A outra prova, de acordo com o instituto, é a ação civil movida por dois compositores contra Cláudia Leitte, por “violação de direito autoral”, porque ela alterou a composição da música sem avisá-los.
“Não há como ela querer vir dizer que a criação teria sido uma criação artística. Aquilo não tem nada de artístico. Depois também consta dos autos que ela confessou a razão pela qual ela mudou a letra da lei. Ela mudou a letra da lei por intolerância religiosa, porque ela mudou de religião. Ela alterou improvisando ali no palco, uma gambiarra, e alterou por intolerância religiosa”, acusou Hélio.
O advogado ainda reforça “não há discussão sobre o dano ao sentimento das religiões de matriz africana”. Ele cita que, desde 2022, está em vigor “um tratado internacional que prevê que o Estado não pode contratar nenhum tipo de manifestação, inclusive artística, que propague intolerância religiosa”.

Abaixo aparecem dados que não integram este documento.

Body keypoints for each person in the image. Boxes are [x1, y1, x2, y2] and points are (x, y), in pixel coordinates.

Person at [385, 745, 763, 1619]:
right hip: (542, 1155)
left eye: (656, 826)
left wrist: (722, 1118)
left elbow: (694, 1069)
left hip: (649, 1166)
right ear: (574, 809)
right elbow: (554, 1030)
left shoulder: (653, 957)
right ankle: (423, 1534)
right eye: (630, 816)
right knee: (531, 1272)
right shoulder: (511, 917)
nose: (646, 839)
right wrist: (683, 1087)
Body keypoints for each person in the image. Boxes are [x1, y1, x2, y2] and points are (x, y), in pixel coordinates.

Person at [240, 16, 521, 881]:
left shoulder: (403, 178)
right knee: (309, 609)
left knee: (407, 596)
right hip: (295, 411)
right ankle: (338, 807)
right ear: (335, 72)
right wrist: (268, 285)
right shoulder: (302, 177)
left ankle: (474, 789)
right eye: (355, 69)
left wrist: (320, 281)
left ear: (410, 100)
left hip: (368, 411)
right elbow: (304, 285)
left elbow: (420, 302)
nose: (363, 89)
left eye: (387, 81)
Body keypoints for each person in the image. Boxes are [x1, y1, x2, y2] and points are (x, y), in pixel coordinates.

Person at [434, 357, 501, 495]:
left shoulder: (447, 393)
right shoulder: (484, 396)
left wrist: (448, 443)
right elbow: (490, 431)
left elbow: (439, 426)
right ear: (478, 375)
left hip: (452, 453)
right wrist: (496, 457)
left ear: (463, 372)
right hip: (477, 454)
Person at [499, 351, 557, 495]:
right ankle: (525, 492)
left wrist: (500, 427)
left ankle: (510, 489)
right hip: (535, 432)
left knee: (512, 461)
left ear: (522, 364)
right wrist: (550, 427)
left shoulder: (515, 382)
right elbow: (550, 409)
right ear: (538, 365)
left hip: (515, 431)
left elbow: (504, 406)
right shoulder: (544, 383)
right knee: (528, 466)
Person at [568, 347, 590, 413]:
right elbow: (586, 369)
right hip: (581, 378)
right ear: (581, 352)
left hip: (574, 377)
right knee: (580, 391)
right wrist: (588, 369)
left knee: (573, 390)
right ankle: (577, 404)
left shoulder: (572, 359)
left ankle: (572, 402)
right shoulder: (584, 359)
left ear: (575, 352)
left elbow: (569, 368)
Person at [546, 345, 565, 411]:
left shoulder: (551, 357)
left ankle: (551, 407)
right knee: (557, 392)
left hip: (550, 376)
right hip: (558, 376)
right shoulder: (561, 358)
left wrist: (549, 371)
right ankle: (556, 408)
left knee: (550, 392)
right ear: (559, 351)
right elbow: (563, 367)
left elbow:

“Por essas razões, nós ingressamos com esse pedido, que será oportunamente apreciado pela presidente do Inquérito Civil e vai tomar uma decisão. Mas no entendimento do IDAF não há nenhuma dúvida de que a prefeitura e o governo do estado devem proibir Cláudia Leite de fazer show, não só no carnaval, mas de fazer show até que tenha uma solução definitiva a essa acusação que pesa contra ela, que repito, já hoje com base em provas robustas”, concluiu.
A Gazeta do Povo tentou contato com a assessoria da cantora Claudia Leitte, mas ainda não teve retorno. O espaço segue aberto para manifestação.